Why that should be is quite easy to see. It's nothing to do with the "advanced" style of the music, as some of the composer's apologists think, as though he were some 19th-century modernist. If this had been his epic, Les Troyens, the place would have been packed. True, the score goes seriously off the boil in the final hour, even in the cut version that Berlioz made on the advice of Liszt. True, with its confusing disguises and its demands to portray an exploding metal foundry, it's hard work to stage, though that was not an issue here.

But there's a basic issue of character - not one is sympathetic. Cellini is reduced to a murderous lager lout, his sculpture all but forgotten until the Pope threatens to take away a plum job. You can't quite forget about the unsavoury glossing-over of Cellini's violence when the opera doesn't know whether to be comic or serious. The soprano lead is standard love object, her father conventionally obstructive, and the rest are lads and ciphers, among them a racist portrayal of a Jewish innkeeper, shamelessly played up on this occasion.

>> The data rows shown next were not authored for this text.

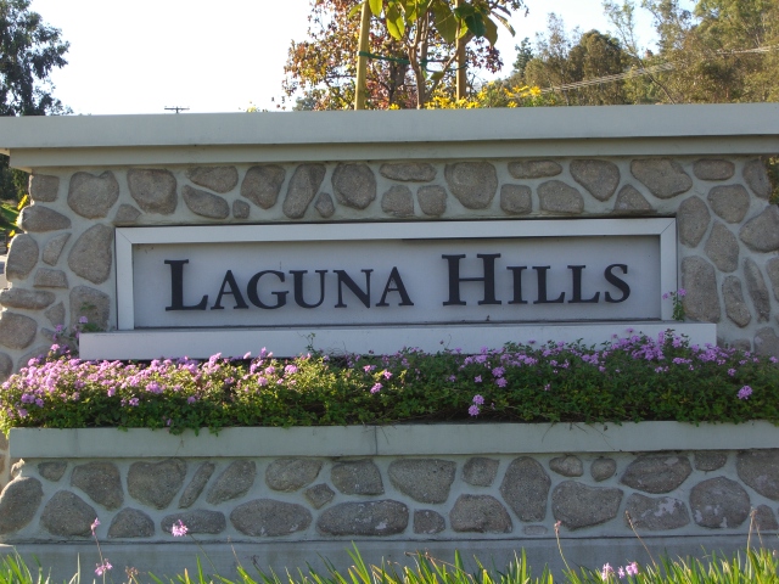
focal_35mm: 68
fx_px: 1530
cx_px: 390
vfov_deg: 21.6
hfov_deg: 28.6
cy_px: 292
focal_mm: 14.2
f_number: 4
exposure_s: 1/250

Most of the time you can try just listening to Berlioz's spectacular use of orchestra and singers, and as Sir Colin Davis has shown before, the music has so much momentum that if there is enough conviction in the performance it will carry an audience along in amazement. Norrington's way is different. Speeds and dynamics go to extremes, and the prevailing sound is lighter. He has trained the Stuttgart Radio Symphony Orchestra, of which he is principal conductor, in a potent mix of period and present-day instrumental techniques that allow some uncommonly quick and quiet articulation.

The mix suited Berlioz perfectly. Time and again, passages of intricate accompaniment were clarified as never before, yet without drawing attention to themselves. Against them, the sudden onslaughts of brass and percussion made a devastating impact. The Choir of MDR Leipzig managed to do fast and subtle things that groups of singing humans aren't supposed to, and still had the power and unanimity of an opera-house chorus.

If the music built up by its contrasts and surprises rather than cumulative energy, it was just as effective as in Davis's broader-spanned perspective, and it was carried by a top-rank cast. Laura Claycomb was prime among them, soaring brightly through high-soprano territory in idiomatic style. Bruce Ford as Cellini also handled the high range with aplomb, and had extra reserves of dramatic intensity on which to draw at do-or-die time, while Franz Hawlata's substantial but mobile bass gave the heavy father something suspiciously close to a personality.